Copy out each line of the listing below in which the string "ქრისტიანული" occurs.

───

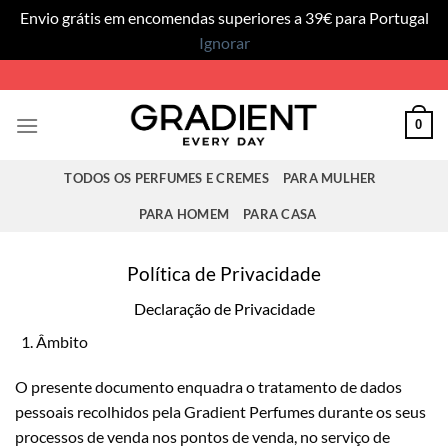
Envio grátis em encomendas superiores a 39€ para Portugal
Ignorar
Skip
to
content
0
TODOS OS PERFUMES E CREMES
PARA MULHER
PARA HOMEM
PARA CASA
Política de Privacidade
Declaração de Privacidade
Âmbito
O presente documento enquadra o tratamento de dados
pessoais recolhidos pela Gradient Perfumes durante os seus
processos de venda nos pontos de venda, no serviço de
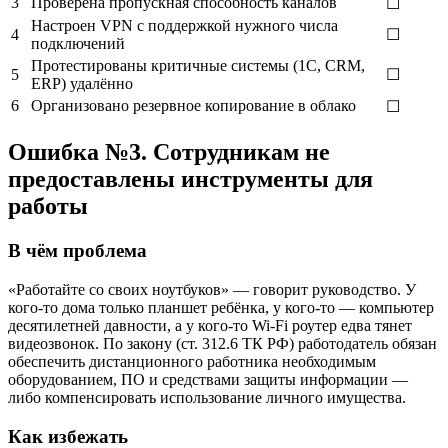
3
Проверена пропускная способность каналов
☐
Настроен VPN с поддержкой нужного числа
4
☐
подключений
Протестированы критичные системы (1С, CRM,
5
☐
ERP) удалённо
6
Организовано резервное копирование в облако
☐
Ошибка №3. Сотрудникам не
предоставлены инструменты для
работы
В чём проблема
«Работайте со своих ноутбуков» — говорит руководство. У
кого-то дома только планшет ребёнка, у кого-то — компьютер
десятилетней давности, а у кого-то Wi-Fi роутер едва тянет
видеозвонок. По закону (ст. 312.6 ТК РФ) работодатель обязан
обеспечить дистанционного работника необходимым
оборудованием, ПО и средствами защиты информации —
либо компенсировать использование личного имущества.
Как избежать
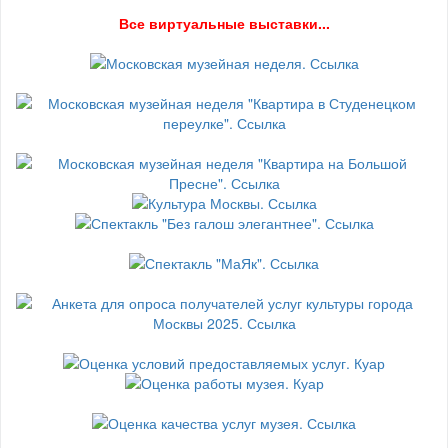
В
се виртуальные выставки...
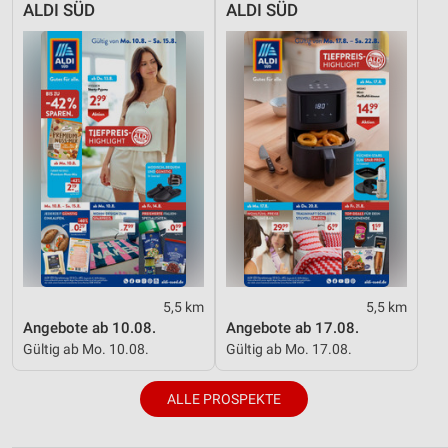
ALDI SÜD
ALDI SÜD
5,5 km
5,5 km
Angebote ab 10.08.
Angebote ab 17.08.
Gültig ab Mo. 10.08.
Gültig ab Mo. 17.08.
ALLE PROSPEKTE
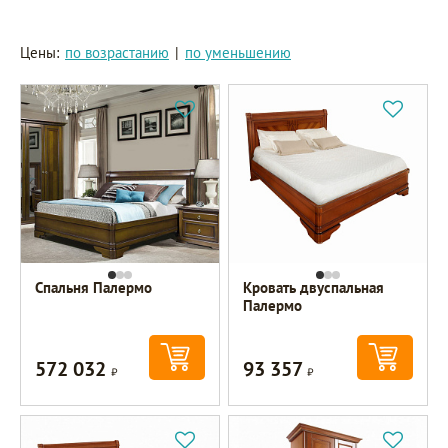
Цены:
по возрастанию
|
по уменьшению
Спальня Палермо
Кровать двуспальная
Палермо
572 032
93 357
Р
Р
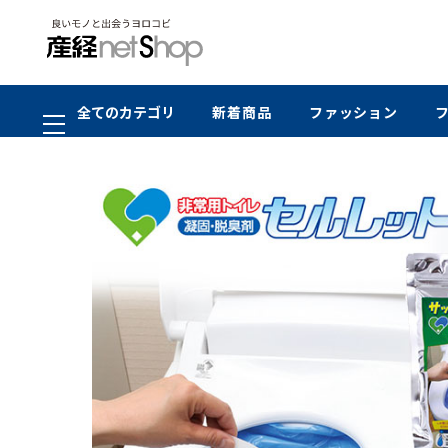
全てのカテゴリ
新着商品
ファッション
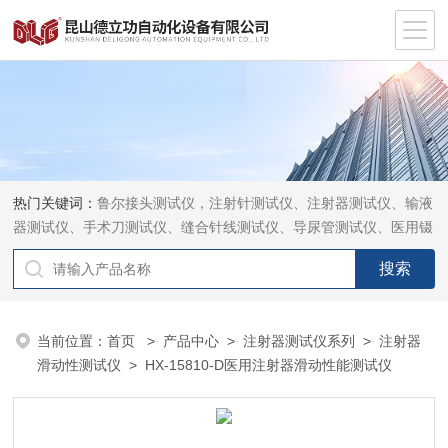
热门关键词：
鲁尔接头测试仪，注射针测试仪、注射器测试仪、输液
器测试仪、手术刀测试仪、缝合针线测试仪、导尿管测试仪、医用镊
钳测试仪、导引管导丝测试仪、针灸针测试仪、留置针测试仪
当前位置：
首页
>
产品中心
>
注射器测试仪系列
>
注射器
滑动性测试仪
> HX-15810-D医用注射器滑动性能测试仪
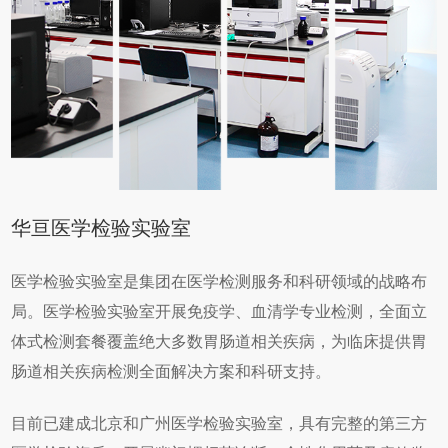
华亘医学检验实验室
医学检验实验室是集团在医学检测服务和科研领域的战略布
局。医学检验实验室开展免疫学、血清学专业检测，全面立
体式检测套餐覆盖绝大多数胃肠道相关疾病，为临床提供胃
肠道相关疾病检测全面解决方案和科研支持。
目前已建成北京和广州医学检验实验室，具有完整的第三方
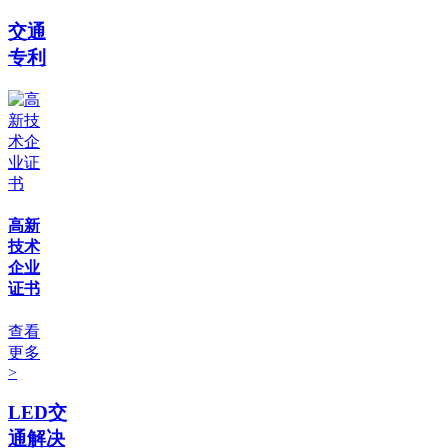
交通
专利
高新
技术
企业
证书
查看
更多
>
LED交
通解决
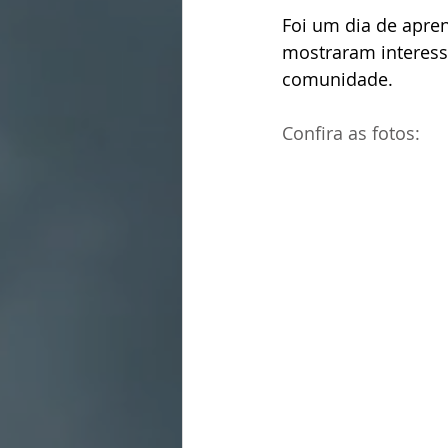
Foi um dia de apren
mostraram interess
comunidade.
Confira as fotos:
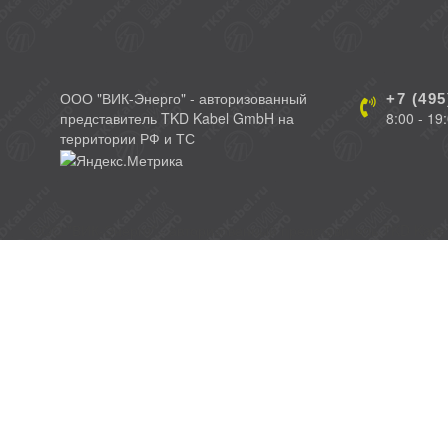
ООО "ВИК-Энерго" - авторизованный
+7 (495
представитель TKD Kabel GmbH на
8:00 - 19
территории РФ и ТС
ООО "ВИК-Энерго" - авторизованный представитель TKD Kabe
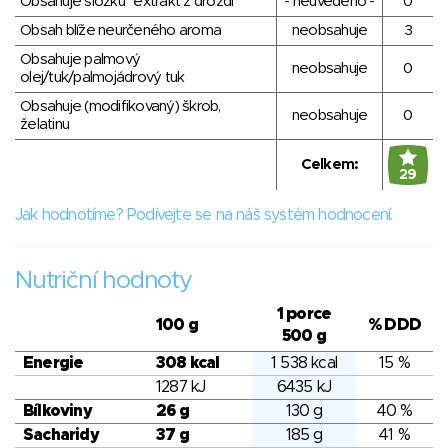
Obsahuje složku "extrakt z droždí"
- neuvedeno -
0
Obsah blíže neurčeného aroma
neobsahuje
3
Obsahuje palmový
neobsahuje
0
olej/tuk/palmojádrový tuk
Obsahuje (modifikovaný) škrob,
neobsahuje
0
želatinu
Celkem:
29
Jak hodnotíme? Podívejte se na náš systém hodnocení.
Nutriční hodnoty
1 porce
100 g
% DDD
500 g
Energie
308 kcal
1 538 kcal
15 %
1287 kJ
6435 kJ
Bílkoviny
26 g
130 g
40 %
Sacharidy
37 g
185 g
41 %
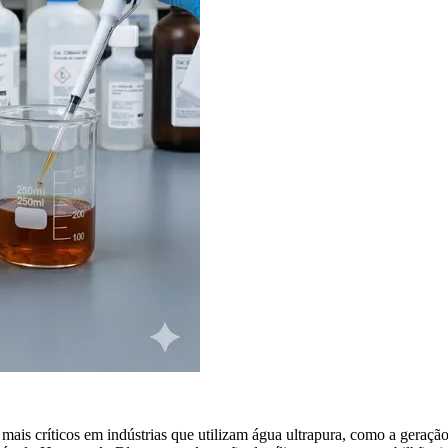
 mais críticos em indústrias que utilizam água ultrapura, como a geraçã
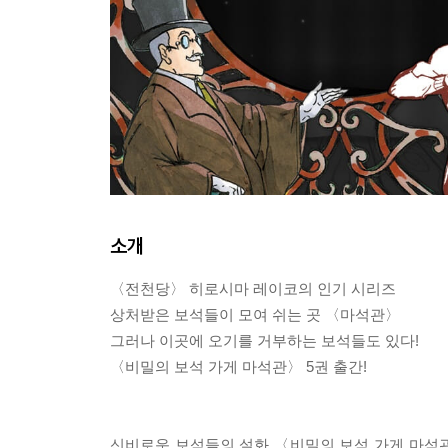
소개
〈전천당〉 히로시마 레이코의 인기 시리즈
상처받은 보석들이 모여 쉬는 곳 〈마석관〉
그러나 이곳에 오기를 거부하는 보석들도 있다!
〈비밀의 보석 가게 마석관〉 5권 출간!
신비로운 보석들의 설화 〈비밀의 보석 가게 마석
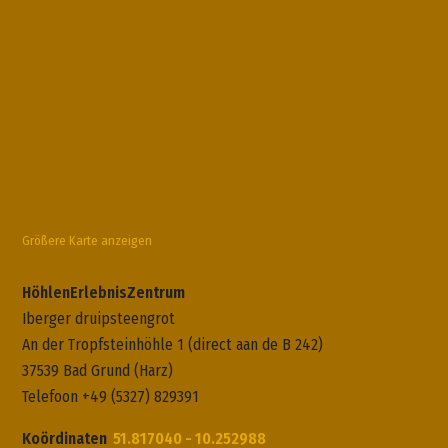
Größere Karte anzeigen
HöhlenErlebnisZentrum
Iberger druipsteengrot
An der Tropfsteinhöhle 1 (direct aan de B 242)
37539 Bad Grund (Harz)
Telefoon +49 (5327) 829391
Koördinaten
51.817040 - 10.252988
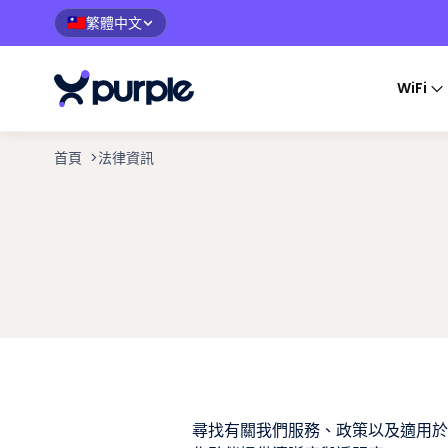
繁體中文
🇹🇼
WiFi
首頁
>
法律資訊
尋找有關我們服務、政策以及適用於 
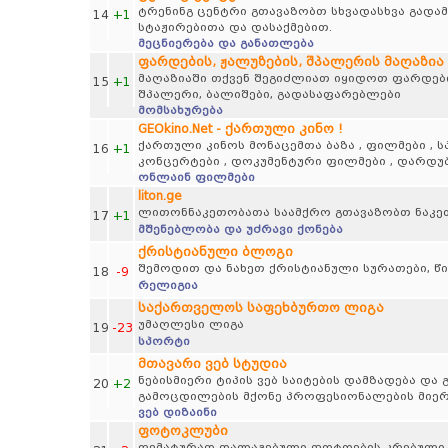
ტრენინგ ცენტრი გთავაზობთ სხვადასხვა გადამ
14
+1
სტაჟირებითა და დასაქმებით.
მეცნიერება და განათლება
ფარდების, ჟალუზების, შპალერის მაღაზია
მაღაზიაში თქვენ შეგიძლიათ იყიდოთ ფარდები, 
15
+1
შპალერი, ბალიშები, გადასაფარებლები
მომსახურება
GEOkino.Net - ქართული კინო !
ქართული კინოს მონაცემთა ბაზა , ფილმები , ს
16
+1
კონცერტები , დოკუმენტური ფილმები , დარდუბ
ონლაინ ფილმები
liton.ge
ლითონნაკეთობათა საამქრო გთავაზობთ ნაკე
17
+1
მშენებლობა და უძრავი ქონება
ქრისტიანული ბლოგი
შემოდით და ნახეთ ქრისტიანული სურათები, წიგნ
18
-9
რელიგია
საქართველოს საფეხბურთო ლიგა
უმაღლესი ლიგა
19
-23
სპორტი
მთავარი ვებ სტუდია
ნებისმიერი ტიპის ვებ საიტების დამზადება დ
20
+2
გამოცდილების მქონე პროფესიონალების მიერ
ვებ დიზაინი
ფოტოკლუბი
თემატურად დალაგებული ფოტოების კრებული, პეი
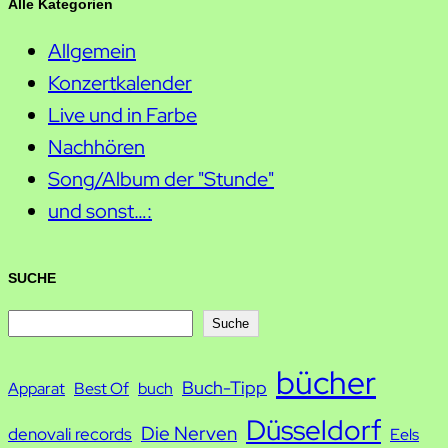
Alle Kategorien
Allgemein
Konzertkalender
Live und in Farbe
Nachhören
Song/Album der "Stunde"
und sonst…:
SUCHE
S
Suche
u
bücher
Buch-Tipp
c
Apparat
Best Of
buch
h
Düsseldorf
Die Nerven
denovali records
Eels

───

# Exercise result:
ქრისტიანული ბლოგი
შემოდით და ნახეთ ქრისტიანული სურათები, წიგნ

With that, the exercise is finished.